Le LA Times cite les phrases que Charles Jenkins avait consignées au sujet de sa femme dans ses mémoires: "Je savais à quel point le Japon manquait à ma femme, et peu après notre mariage, je lui demandais comment on disait 'bonne nuit' en japonais. A partir de ce moment, chaque soir, je l'embrassais trois fois en lui disant: 'Oyasumi'. Alors, elle me répondait 'Good night'. On faisait ainsi pour ne jamais oublier qui nous êtions et d'où nous venions". 

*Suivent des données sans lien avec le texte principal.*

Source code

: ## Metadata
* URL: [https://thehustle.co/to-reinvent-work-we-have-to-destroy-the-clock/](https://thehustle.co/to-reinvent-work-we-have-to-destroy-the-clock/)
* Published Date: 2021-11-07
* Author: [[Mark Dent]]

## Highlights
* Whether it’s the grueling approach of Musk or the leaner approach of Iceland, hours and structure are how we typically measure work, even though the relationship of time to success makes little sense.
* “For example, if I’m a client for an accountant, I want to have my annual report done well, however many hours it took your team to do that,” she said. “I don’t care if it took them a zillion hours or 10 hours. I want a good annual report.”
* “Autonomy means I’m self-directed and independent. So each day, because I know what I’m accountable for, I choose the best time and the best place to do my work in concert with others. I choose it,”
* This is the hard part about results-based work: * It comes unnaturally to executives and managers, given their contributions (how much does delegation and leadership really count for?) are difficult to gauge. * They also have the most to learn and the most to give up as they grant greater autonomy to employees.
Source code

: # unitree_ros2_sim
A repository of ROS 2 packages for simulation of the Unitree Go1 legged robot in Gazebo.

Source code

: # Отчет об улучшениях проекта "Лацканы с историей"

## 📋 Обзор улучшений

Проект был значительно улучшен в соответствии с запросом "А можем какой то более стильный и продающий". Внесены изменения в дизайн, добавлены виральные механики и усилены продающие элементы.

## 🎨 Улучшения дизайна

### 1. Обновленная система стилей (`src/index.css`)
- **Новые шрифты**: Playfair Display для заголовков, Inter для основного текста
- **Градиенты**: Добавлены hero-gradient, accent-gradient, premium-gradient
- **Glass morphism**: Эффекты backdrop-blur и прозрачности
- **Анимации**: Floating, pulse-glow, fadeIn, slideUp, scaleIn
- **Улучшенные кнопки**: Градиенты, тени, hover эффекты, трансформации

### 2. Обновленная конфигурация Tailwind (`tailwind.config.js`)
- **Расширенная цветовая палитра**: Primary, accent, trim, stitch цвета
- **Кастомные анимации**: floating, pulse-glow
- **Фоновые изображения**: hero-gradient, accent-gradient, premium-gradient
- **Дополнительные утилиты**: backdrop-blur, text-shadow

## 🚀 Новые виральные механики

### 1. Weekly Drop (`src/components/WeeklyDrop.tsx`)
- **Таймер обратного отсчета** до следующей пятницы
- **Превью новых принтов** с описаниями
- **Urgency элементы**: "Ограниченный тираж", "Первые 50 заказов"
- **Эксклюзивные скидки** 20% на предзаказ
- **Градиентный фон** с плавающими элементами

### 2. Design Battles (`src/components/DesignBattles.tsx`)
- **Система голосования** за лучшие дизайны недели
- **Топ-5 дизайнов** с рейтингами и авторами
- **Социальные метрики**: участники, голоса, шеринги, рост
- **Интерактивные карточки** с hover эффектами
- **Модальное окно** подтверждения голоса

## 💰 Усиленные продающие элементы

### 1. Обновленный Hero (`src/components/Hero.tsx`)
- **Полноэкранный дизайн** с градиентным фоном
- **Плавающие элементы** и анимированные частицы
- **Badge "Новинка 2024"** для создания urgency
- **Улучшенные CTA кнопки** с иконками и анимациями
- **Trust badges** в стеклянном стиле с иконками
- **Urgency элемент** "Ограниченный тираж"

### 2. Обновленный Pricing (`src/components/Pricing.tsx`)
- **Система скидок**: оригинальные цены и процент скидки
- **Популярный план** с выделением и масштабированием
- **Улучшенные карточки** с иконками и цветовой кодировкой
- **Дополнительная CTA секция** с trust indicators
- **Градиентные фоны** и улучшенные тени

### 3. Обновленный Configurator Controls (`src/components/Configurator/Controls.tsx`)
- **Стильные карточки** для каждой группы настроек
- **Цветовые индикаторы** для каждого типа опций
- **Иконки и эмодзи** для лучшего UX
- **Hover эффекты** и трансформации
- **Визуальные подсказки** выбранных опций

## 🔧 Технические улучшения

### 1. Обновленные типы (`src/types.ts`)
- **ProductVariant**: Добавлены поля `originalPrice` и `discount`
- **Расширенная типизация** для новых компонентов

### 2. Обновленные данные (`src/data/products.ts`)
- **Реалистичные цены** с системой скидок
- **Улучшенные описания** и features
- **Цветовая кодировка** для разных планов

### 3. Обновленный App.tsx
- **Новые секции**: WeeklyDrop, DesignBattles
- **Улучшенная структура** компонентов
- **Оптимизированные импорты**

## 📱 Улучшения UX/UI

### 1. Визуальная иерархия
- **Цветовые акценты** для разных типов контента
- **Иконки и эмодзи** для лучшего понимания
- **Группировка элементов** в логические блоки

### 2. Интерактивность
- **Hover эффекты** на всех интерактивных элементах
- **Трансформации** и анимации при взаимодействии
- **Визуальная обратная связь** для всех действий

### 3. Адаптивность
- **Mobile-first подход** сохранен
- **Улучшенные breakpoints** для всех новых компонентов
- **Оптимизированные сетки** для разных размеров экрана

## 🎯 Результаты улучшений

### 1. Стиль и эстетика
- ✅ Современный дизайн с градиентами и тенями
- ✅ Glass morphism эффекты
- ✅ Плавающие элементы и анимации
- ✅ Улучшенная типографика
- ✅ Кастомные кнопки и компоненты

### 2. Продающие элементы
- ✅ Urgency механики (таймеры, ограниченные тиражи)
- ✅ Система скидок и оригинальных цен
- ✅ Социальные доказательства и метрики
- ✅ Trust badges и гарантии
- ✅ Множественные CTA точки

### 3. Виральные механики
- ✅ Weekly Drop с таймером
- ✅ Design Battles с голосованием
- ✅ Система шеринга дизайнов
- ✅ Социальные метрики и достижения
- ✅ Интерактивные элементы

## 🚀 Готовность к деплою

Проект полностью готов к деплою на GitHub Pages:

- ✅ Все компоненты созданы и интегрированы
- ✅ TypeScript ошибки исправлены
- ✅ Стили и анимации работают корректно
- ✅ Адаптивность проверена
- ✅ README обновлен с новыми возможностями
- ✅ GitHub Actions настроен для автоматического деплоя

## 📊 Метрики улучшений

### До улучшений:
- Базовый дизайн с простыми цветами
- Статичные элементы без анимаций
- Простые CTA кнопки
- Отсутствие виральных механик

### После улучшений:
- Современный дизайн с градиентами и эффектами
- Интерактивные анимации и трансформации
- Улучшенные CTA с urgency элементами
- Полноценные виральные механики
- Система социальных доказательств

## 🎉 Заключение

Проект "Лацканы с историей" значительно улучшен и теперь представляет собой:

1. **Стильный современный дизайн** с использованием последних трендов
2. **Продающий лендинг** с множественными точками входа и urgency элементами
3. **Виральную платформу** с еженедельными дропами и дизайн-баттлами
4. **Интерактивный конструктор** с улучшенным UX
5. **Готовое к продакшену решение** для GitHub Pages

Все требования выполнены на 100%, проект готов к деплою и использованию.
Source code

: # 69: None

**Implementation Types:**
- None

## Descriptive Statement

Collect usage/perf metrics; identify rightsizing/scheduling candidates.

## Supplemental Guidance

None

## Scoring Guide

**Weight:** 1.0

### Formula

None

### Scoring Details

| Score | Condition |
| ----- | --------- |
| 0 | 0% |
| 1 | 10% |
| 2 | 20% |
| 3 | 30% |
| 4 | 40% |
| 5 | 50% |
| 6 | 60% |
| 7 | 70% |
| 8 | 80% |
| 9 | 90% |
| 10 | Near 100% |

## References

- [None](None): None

Le Japon comme terre d'accueil 

Hitomi Soga avait été autorisée à rentrer au Japon en 2002, comme quatre autres Japonais kidnappés dans les années 1970 et 1980. Selon les autorités japonaises, au moins 17 civils japonais ont été enlevés par Pyongyang durant cette période, tandis que la Corée du Nord a reconnu 13 enlèvements de ce type. Charles Jenkins a tardé à rejoindre sa femme au Japon, par peur de la justice militaire américaine, avant de s'y résoudre notamment pour le bien de leurs deux filles, dont il craignait qu'elles soient recrutées de force par les services d'espionnage nord-coréens.

Après cette saga familiale au parfum de Guerre froide qui avait passionné les Japonais pendant des mois, l'ancien déserteur américain avait reçu un statut de résident permanent au Japon pour y vivre avec sa famille. Ces dernières années, Jenkins travaillait à Sado dans une boutique de souvenirs, a précisé le maire de la ville dans son communiqué de condoléances à ses proches.